Get in on the nights of the living dead

By Marc Savlov, May 31, 2019, Screens

"Nosferatu? Does this word not sound like the call of the death bird at midnight? You dare not say it since the pictures of life will fade into dark shadows; ghostly dreams will rise from your heart and feed on your blood." – Opening title card from F.W. Murnau's Nosferatu, 1922

With the ratlike upper incisors, the bald pate, and vulpine ears, actor Max Schreck's portrayal of the ur-bloodsucker couldn't be more dissimilar from the vast legions of his exsanguinary cinematic progeny. As Count Orlok (not Dracula – this was the original mockbuster), he is to Bela Lugosi and Frank Langella's effete, inherently carnal night stalkers as a rancid claret is to the finest Chateau Mouton Rothschild Bordeaux. But of course, they don't drink wine, do they?

Expect otherwise at Austin's inaugural Nosferatu Festival: A Weekend of Horror, Bat City's newest and potentially most monomaniacal entry into an already lengthy list of film fests.
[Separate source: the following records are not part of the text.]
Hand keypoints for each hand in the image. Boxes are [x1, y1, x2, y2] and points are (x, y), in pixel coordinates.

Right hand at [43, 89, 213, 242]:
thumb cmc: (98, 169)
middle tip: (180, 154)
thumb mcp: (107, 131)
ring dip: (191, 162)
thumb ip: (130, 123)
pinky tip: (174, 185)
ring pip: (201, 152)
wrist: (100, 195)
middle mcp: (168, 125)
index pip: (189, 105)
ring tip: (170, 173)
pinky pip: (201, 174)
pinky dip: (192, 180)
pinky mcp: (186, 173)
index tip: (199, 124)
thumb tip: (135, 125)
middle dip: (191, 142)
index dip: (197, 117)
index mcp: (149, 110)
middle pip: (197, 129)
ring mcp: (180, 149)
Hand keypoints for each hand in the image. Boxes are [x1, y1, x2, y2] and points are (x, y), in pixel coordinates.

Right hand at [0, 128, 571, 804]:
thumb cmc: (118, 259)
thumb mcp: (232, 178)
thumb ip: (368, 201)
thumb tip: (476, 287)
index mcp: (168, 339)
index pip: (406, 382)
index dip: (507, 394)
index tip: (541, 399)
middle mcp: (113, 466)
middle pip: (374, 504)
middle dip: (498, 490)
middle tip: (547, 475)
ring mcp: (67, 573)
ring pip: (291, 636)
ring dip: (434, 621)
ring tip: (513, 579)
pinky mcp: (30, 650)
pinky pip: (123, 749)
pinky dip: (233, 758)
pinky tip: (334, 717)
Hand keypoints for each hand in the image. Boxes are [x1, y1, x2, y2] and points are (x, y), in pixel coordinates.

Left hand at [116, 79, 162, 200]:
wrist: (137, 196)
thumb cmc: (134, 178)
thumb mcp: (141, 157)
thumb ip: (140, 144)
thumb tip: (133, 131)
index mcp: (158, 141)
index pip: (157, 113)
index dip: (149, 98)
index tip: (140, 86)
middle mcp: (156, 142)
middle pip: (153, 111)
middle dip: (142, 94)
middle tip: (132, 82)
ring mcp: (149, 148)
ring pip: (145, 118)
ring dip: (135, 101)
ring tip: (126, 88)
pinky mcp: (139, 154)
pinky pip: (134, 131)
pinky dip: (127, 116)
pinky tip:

Founded by Mitch Rafter, publisher of local glossy horror zine Gore Noir, the three-day event celebrates the 90th anniversary of the arrival on American screens of the German expressionist "symphony of terror" with appropriately phantasmagorical aplomb. Expect multiple screenings of Murnau's masterpiece featuring live unique scores by the Invincible Czars and Lucid Dementia, coffin relay races, and a downright bloodthirsty attempt to slaughter the current Guinness World Record for "Largest Gathering of People Dressed as Vampires," which for now stands at 1,039 undead, undead, undead.

"Nosferatu is a film that's loved by so many different types of people," explained Rafter, "including the goths, the metal crowd, old-school horror fans, and it just kind of struck me as amazing that a figure as iconic as Nosferatu hadn't had his own festival built around him. I took that initial idea and then built a whole kind of celebratory vampire weekend around it." (Note: Vampire Weekend will not be playing.)

A welcome respite from the hordes of shambling, Romero-esque revenants that have overrun pop culture for the past decade, Rafter promises the minifest will be family-friendly during the daylight hours, but will descend into a toothsome orgy of diabolical debauchery less suitable for the Hotel Transylvania set. Costumes are encouraged, although attendees need not go to Gary Oldman or Klaus Kinski lengths. After all, plastic dime-store fangs worn by an unhinged Nicolas Cage in Vampire's Kiss made for one of the most memorable vampiric performances of the 1980s. "We'll be having a costume contest, but that doesn't necessarily mean you have to come as a vampire," Rafter said. "People can come as vampire slayers, victims, brides of Dracula, or whatever they want." (Our money's on the various incarnations of Stoker's original Renfield, who somehow always manages to upstage his undead overlord no matter what film version he appears in.)

As for libations, Rafter said, "We're also going to have a specially crafted 'Nosferatu-brew' created by 4th Tap Brewing Co-op, who are going to be making their beer as bloodred as possible, and we'll be putting that into IV bags for people to drink from." Shades of Jim Jarmusch's Only Lovers Left Alive there, to be sure, but it's Nosferatu's nacht der untoten, at least until the sun comes up.

Nosferatu Festival: May 31-June 2, 4th Tap Brewing Co-op, 10615 Metric. Opening night party at Kick Butt Cafe, 5775 Airport. Tickets and info at www.nosferatufestival.com.